# D3100, D5100 or any other nikons in that price range



## Leirbag64 (Aug 29, 2011)

I want to buy a dslr for making action videos however with rolling shutter being a big problem with the d3100 I don't think it will be best suited. Is the d5100 better for this or are there any other good Nikon options? Any advice would be helpful


----------



## edddial (Aug 29, 2011)

Seriously, if you intention is 'action videos' then get a video cam from Sony or Canon or Panasonic. If you still insist using DSLR, at least get a D7000. Anyway there are some issues with D7000 so be careful (make sure you test all sort of setting i.e. still picture, video etc).
For the price range equivalent to D3100 or D5100 (and 'action videos'), video camera would be the best. Just my opinion.


----------



## Leirbag64 (Aug 29, 2011)

Yeah I had been thinking about that, but I do have a budget of around £500 do you think camcorders at this price have good enough quality?


----------



## edddial (Aug 29, 2011)

How good quality are you talking about? If you really talking about good quality video (actions) then DSLR may not be the right one unless you get the higher end product. I still appreciate my ~6 years old Hitachi Camcorder for video. It's not HD but gives better result as compared to my D90. Try Sony Camcorders | HD Camcorders | Handycam® HD Video Cameras : Sony , various type of camcorders today that may suit you. Check on the specifications and available option/accessories then google for its review.


----------



## clou (Sep 1, 2011)

I'd probably go with a Canon T2i/T3i for video. My friend shot this almost entirely with a T2i to get into film school. 

Peter Planta on Vimeo


----------



## rgregory1965 (Sep 1, 2011)

I know you say Nikon, but check the Sony A55 or the A77 soon to be out.....1080i video, full tracking AF

Not to mention 10fps on the 55 and 12fps on the 77 picture modes

A55 around 800.00


----------



## KmH (Sep 2, 2011)

Don't forget to budget for all the accessories you'll need to buy so you can shoot quality video.
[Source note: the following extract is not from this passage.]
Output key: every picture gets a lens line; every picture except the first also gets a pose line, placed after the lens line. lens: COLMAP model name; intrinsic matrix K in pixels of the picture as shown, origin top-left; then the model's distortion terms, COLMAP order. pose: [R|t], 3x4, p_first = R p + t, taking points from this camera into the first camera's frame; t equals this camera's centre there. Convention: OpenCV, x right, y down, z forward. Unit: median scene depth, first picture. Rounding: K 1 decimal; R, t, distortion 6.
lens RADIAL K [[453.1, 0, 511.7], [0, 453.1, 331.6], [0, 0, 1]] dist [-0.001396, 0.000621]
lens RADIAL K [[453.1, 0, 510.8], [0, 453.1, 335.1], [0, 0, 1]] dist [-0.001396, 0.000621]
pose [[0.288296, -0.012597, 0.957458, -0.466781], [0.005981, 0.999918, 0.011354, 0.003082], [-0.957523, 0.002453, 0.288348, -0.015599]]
You'll likely want to be able to do follow-focus, use external microphones, be able to see the rear LCD in bright light, etc.

The basic video accessories should only cost you another $1000 or so.
Redrock for video DSLRs
DSLR & Film Camera Accessories

Don't forget lighting.


----------



## Leirbag64 (Sep 2, 2011)

edddial said:


> How good quality are you talking about? If you really talking about good quality video (actions) then DSLR may not be the right one unless you get the higher end product. I still appreciate my ~6 years old Hitachi Camcorder for video. It's not HD but gives better result as compared to my D90. Try Sony Camcorders | HD Camcorders | Handycam® HD Video Cameras : Sony , various type of camcorders today that may suit you. Check on the specifications and available option/accessories then google for its review.
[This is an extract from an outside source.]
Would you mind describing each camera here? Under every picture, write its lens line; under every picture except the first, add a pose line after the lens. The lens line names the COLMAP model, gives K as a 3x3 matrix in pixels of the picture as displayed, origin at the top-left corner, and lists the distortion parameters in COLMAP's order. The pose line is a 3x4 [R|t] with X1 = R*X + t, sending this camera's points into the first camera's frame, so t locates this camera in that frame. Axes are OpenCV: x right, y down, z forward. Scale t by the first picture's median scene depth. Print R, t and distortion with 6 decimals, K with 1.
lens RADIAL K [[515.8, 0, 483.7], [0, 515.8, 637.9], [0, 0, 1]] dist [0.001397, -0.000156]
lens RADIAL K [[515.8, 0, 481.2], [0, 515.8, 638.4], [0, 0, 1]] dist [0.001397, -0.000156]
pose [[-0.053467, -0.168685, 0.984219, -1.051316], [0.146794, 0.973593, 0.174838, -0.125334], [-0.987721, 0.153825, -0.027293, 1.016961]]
 Thanks really helped got a Sony handycam HDR cx115e found the autofocus is great and also the image quality is very good for a camera of around £250 thanks again!


----------



## Leirbag64 (Sep 2, 2011)

Thanks thought the video was really good aswell


----------



## aliancer (Sep 3, 2011)

To make the action video, you have to have that 60 fps feature, which nikon doesn't have in their dslr range yet. But if you insist in nikon, i think d5100 is the best option, cause with vari-angle screen, you can get the more flexible camera movement, and also the 1080p video quality like d7000 have.

I'm not recommend that too much, since i decided myself to get my 2nd body from nikon d300 to canon 60d because of video feature reason...
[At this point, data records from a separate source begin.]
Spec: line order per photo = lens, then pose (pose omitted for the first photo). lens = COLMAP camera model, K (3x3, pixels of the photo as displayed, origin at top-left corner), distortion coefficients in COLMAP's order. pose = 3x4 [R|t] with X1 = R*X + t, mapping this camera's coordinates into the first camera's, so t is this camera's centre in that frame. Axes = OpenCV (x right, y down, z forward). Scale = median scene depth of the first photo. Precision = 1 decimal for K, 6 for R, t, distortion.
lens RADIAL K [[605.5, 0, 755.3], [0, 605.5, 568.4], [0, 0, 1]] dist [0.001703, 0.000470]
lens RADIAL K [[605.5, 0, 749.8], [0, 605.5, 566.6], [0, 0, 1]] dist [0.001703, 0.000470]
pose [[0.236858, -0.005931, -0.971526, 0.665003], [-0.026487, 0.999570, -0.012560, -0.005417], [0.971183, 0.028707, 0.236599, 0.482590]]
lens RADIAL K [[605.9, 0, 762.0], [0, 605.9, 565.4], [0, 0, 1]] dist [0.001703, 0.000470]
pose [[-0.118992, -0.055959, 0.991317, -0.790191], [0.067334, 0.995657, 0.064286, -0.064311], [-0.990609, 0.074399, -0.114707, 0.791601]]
Sent from my iPad using PhotoForum


----------



## edddial (Sep 5, 2011)

Leirbag64 said:


> edddial said:
> 
> 
> > How good quality are you talking about? If you really talking about good quality video (actions) then DSLR may not be the right one unless you get the higher end product. I still appreciate my ~6 years old Hitachi Camcorder for video. It's not HD but gives better result as compared to my D90. Try Sony Camcorders | HD Camcorders | Handycam® HD Video Cameras : Sony , various type of camcorders today that may suit you. Check on the specifications and available option/accessories then google for its review.
> ...



You're most welcome. Enjoy!


----------